== TESTO DELL'ESERCIZIO ==

Abbondanti concimazioni fosfatiche possono ridurre l’assorbimento dell’azoto e, al contrario, in situazioni di eccesso di azoto nel suolo, non si verifica il blocco dell’assorbimento del fosforo. Il fosforo è presente in tutti i processi che comportano trasformazioni energetiche.
È uno dei costituenti essenziali dei nucleotidi, degli aminoacidi e di numerosi enzimi.
Il Fosforo nel terreno è poco mobile, la sua somministrazione va effettuata prima dell’impianto come concimazione di fondo. Durante la coltivazione, in particolare se siamo in presenza di situazioni di carenze, il P dovrà essere distribuito precocemente in autunno o dopo la ripresa vegetativa in fertirrigazione con concimi fosfatici solubili.

===

### VERIFICA COMPRENSIONE
• 1. Traduci in inglese questa frase del testo sul fosforo: "Il fosforo è presente in tutti i processi che comportano trasformazioni energetiche."
• 2. Trascrivi senza modifiche un brano del testo sul fosforo. Parti dalle parole "Il Fosforo nel" e fermati dopo "concimi fosfatici solubili.".
• 3. Scrivi il seguito del testo sul fosforo, partendo dopo la sua ultima frase.
Le voci riportate di seguito non hanno alcun legame con il testo sul fosforo.

== ESTRATTI DEL DATASET ==

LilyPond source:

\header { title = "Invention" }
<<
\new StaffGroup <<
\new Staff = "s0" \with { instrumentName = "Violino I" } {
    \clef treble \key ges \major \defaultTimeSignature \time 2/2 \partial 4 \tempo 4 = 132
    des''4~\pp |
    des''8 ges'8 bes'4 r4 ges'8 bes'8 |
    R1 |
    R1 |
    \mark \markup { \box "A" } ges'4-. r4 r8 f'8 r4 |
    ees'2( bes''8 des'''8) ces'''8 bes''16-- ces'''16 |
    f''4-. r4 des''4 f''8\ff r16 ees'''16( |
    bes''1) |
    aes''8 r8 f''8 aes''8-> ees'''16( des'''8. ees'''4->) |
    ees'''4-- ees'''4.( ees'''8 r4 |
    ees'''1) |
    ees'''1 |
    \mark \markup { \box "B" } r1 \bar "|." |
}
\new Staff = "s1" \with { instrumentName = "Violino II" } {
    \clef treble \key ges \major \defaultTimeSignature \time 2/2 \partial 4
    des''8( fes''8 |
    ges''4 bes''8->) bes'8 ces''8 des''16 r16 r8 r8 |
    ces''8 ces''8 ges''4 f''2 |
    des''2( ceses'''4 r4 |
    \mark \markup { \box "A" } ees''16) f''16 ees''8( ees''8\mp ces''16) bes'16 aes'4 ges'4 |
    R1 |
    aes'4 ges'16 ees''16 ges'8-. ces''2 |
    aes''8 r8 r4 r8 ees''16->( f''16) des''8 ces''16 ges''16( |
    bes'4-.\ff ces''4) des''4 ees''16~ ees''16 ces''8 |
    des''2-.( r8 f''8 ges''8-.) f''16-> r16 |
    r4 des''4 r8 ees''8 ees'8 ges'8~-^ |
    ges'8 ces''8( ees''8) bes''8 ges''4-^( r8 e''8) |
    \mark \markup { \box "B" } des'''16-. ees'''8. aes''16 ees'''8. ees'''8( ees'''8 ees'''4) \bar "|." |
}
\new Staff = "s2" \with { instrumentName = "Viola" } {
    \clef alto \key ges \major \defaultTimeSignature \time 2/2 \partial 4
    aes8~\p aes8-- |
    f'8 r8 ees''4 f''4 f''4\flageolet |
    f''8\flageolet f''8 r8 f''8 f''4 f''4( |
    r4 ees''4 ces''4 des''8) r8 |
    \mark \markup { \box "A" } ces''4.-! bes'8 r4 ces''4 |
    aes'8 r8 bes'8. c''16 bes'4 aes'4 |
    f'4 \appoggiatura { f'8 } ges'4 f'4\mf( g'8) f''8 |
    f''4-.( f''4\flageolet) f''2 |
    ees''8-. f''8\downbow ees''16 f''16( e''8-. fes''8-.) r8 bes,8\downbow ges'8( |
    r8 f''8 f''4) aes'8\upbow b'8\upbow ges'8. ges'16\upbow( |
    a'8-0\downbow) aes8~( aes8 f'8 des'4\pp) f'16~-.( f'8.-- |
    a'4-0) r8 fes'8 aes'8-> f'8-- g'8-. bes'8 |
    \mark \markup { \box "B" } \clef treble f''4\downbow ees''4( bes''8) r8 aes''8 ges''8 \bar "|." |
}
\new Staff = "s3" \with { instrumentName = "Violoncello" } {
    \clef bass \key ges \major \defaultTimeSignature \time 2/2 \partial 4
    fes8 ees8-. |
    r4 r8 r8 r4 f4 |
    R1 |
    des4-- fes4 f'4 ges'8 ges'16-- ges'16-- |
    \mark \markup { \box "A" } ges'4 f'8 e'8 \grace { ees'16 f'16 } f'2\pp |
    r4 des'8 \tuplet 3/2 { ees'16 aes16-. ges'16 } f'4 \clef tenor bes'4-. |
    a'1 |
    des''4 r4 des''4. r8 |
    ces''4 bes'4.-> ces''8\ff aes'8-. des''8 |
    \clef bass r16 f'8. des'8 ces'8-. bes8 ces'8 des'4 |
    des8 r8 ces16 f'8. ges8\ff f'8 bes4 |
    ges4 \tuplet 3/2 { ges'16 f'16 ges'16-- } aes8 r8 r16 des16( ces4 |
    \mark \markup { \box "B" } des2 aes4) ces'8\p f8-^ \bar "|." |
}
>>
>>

===

### RISPOSTE AI COMPITI
• 1. Phosphorus is present in all processes that involve energy transformations.

• 2.
Il Fosforo nel terreno è poco mobile, la sua somministrazione va effettuata prima dell’impianto come concimazione di fondo. Durante la coltivazione, in particolare se siamo in presenza di situazioni di carenze, il P dovrà essere distribuito precocemente in autunno o dopo la ripresa vegetativa in fertirrigazione con concimi fosfatici solubili.

• 3.
In un terreno mediamente dotato e per una produzione stimata di 20-30 ton/ha, si consigliano: 40-60 kg/ha di P2O5. Per una produzione inferiore alle 20 ton/ha o per terreni con dotazione elevata di fosforo, si consigliano circa 30-40 kg/ha. Se si prevedono produzioni superiori alle 30 t/ha o per terreni con scarsa dotazione di fosforo, si consigliano 50-70 kg/ha.
Potassio
Il potassio partecipa attivamente alla crescita dei frutti e in particolare agli elementi che determinano la loro qualità (traslocazione dei foto-sintetati e sintesi degli zuccheri).
Una sua carenza conduce alla produzione di frutti più piccoli, meno colorati, poveri di succo e di zuccheri, e quindi meno serbevoli. Il potassio determina un maggior turgore dei tessuti, rendendo la pianta più resistente agli attacchi dei parassiti.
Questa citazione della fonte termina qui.